Launched in 1983, the private prison industry peaked in the mid-1990s after President Clinton dramatically increased federal funding for prison construction. The industry’s power was on the decline after 2010 in the face of national concern about the costs of mass incarceration, and was on the verge of disappearing in August 2016, when the Obama administration issued a memorandum terminating federal use of private prisons.

The industry has found new life, however, in the “law and order” stance of President Trump and Attorney General Jeff Sessions. Their desire to reinvigorate the private prison industry was no secret.

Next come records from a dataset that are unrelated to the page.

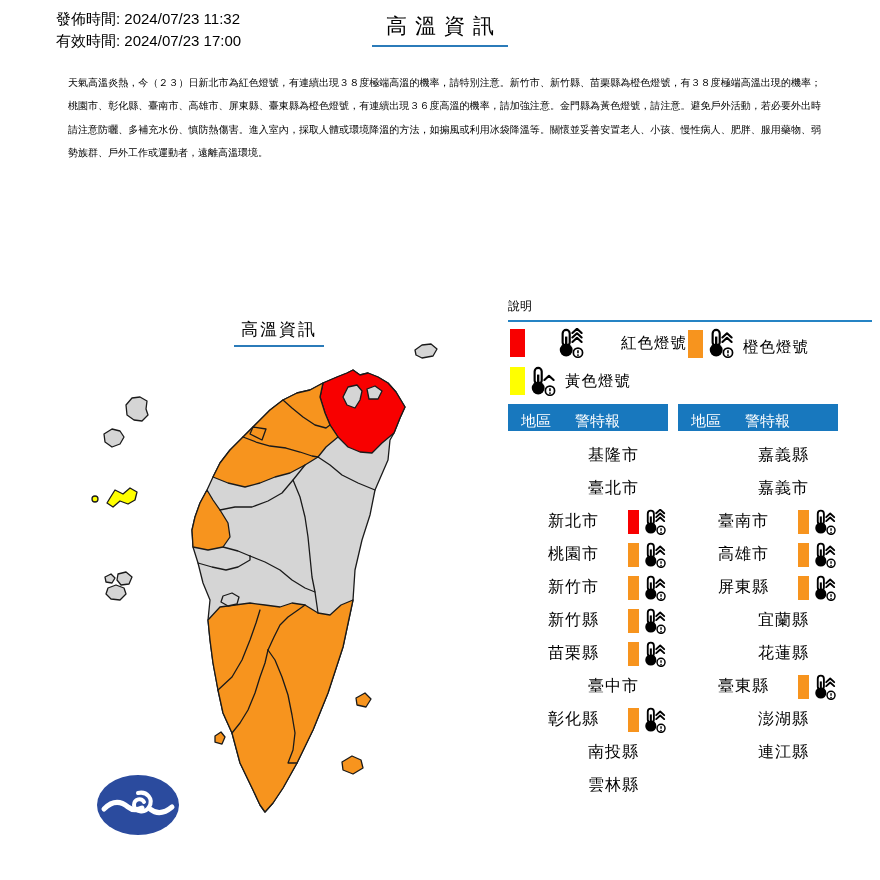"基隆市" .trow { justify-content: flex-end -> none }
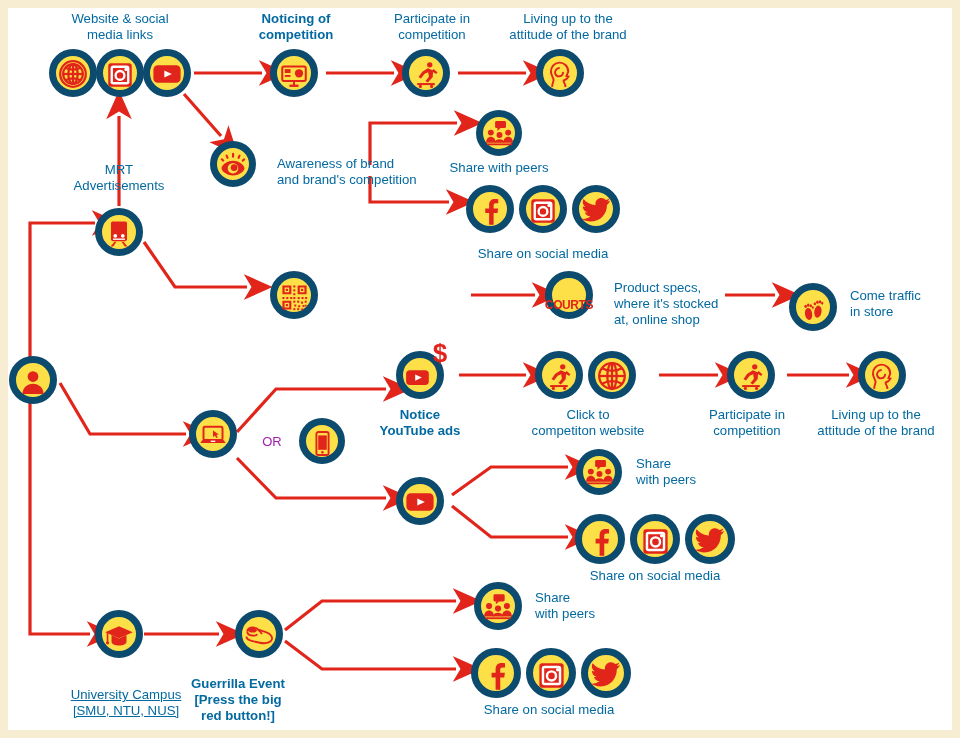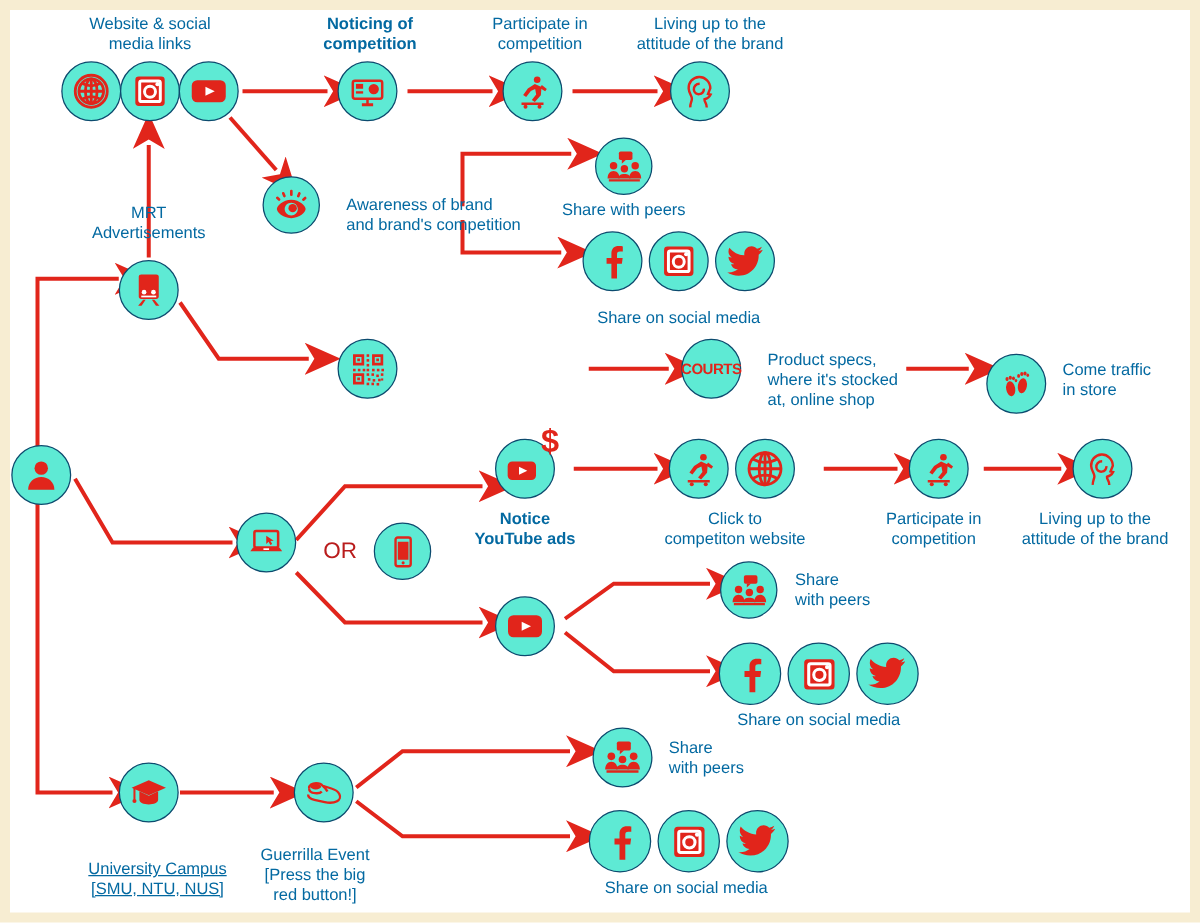"COURTS" .circ { align-items: center -> flex-end; background: #5eead4 -> #fde047; border: 1px solid #0c4a6e -> 7px solid #0c4a6e }
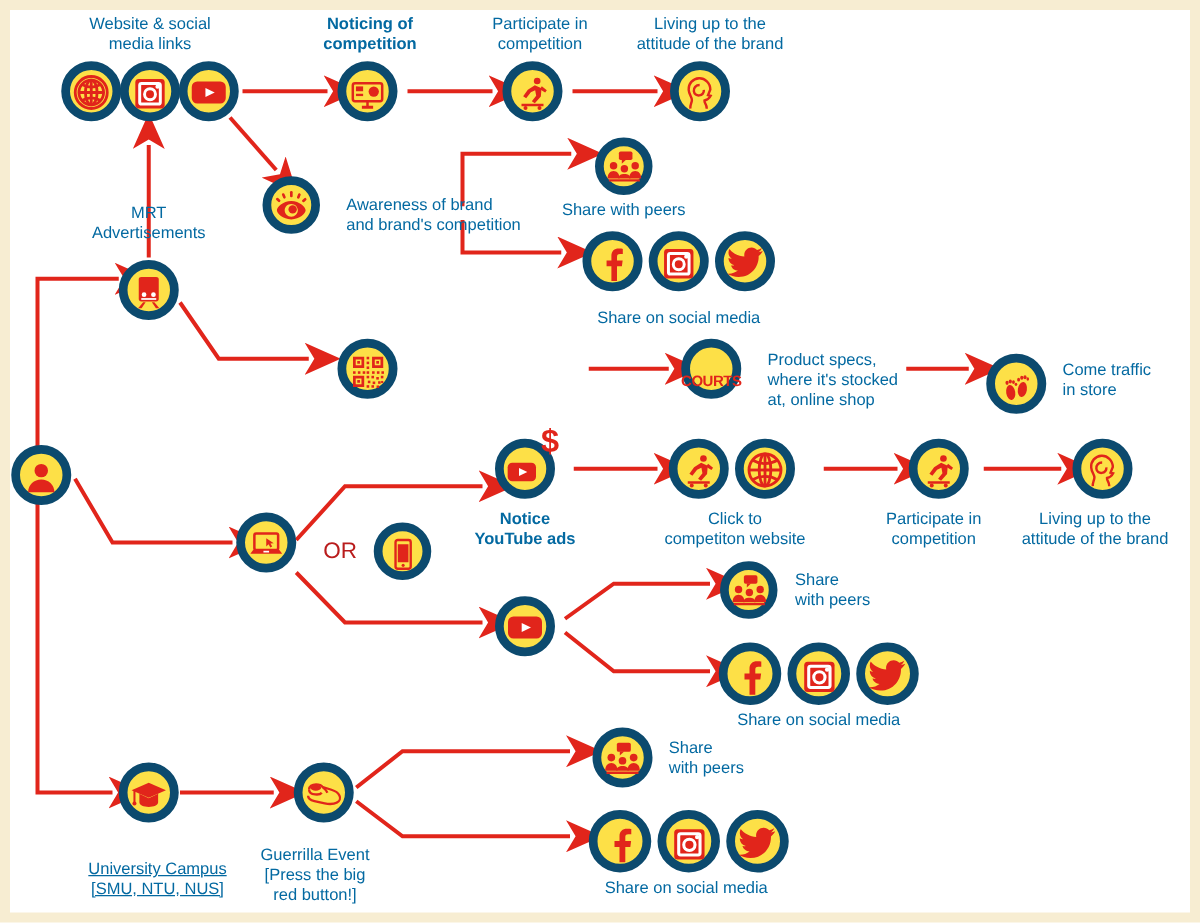"OR" .or { color: #b91c1c -> #a21caf; font-size: 18px -> 13px }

On November 9, 2016, the stock of CoreCivic, formerly the Corrections Corporation of American, rose by 20%. The value of the two biggest private prison providers doubled in the six months after election day.

The highly volatile industry has demonstrated its ability to adapt, like a virus, to new markets. Responding to national policy criminalizing immigrants, it began to build detention facilities for this population. The private prison industry now manages 62%—over 350,000 individuals—of all beds in detention facilities run by ICE.

Government Accounting Office studies have never substantiated the industry claim that it cuts costs and operates more efficiently than publicly-operated prisons. Nor is it difficult to find horror stories of poorly trained and unsupervised staff contributing to violence within prisons.

The industry works with the American Legislative Exchange Council (ALEC), a nonprofit trade group through which conservative state legislators and corporations develop model legislation that is shared and often adopted by states. “Three strikes” laws and mandatory minimum sentences with virtually no opportunity for parole are among ALEC’s legislative products. For several years, a leader of the for-profit prison industry was the chair of the ALEC’s policy task force.

The most compelling argument against private prisons is that investors gain only when individuals are put in jail. The industry is driven by the financial incentive toward punishment that destroys individual lives. It is a lobbying force that shapes our “culture of punishment” by pushing national policy toward greater mass incarceration.

Clergy for a New Drug Policy endorses the abolition of the privatized prison industry and the termination of all state and federal contracts with for-profit companies for the building of prisons and the housing of prisoners. We urge you to join us in this goal and will provide you with opportunities to make your voices heard in the months ahead.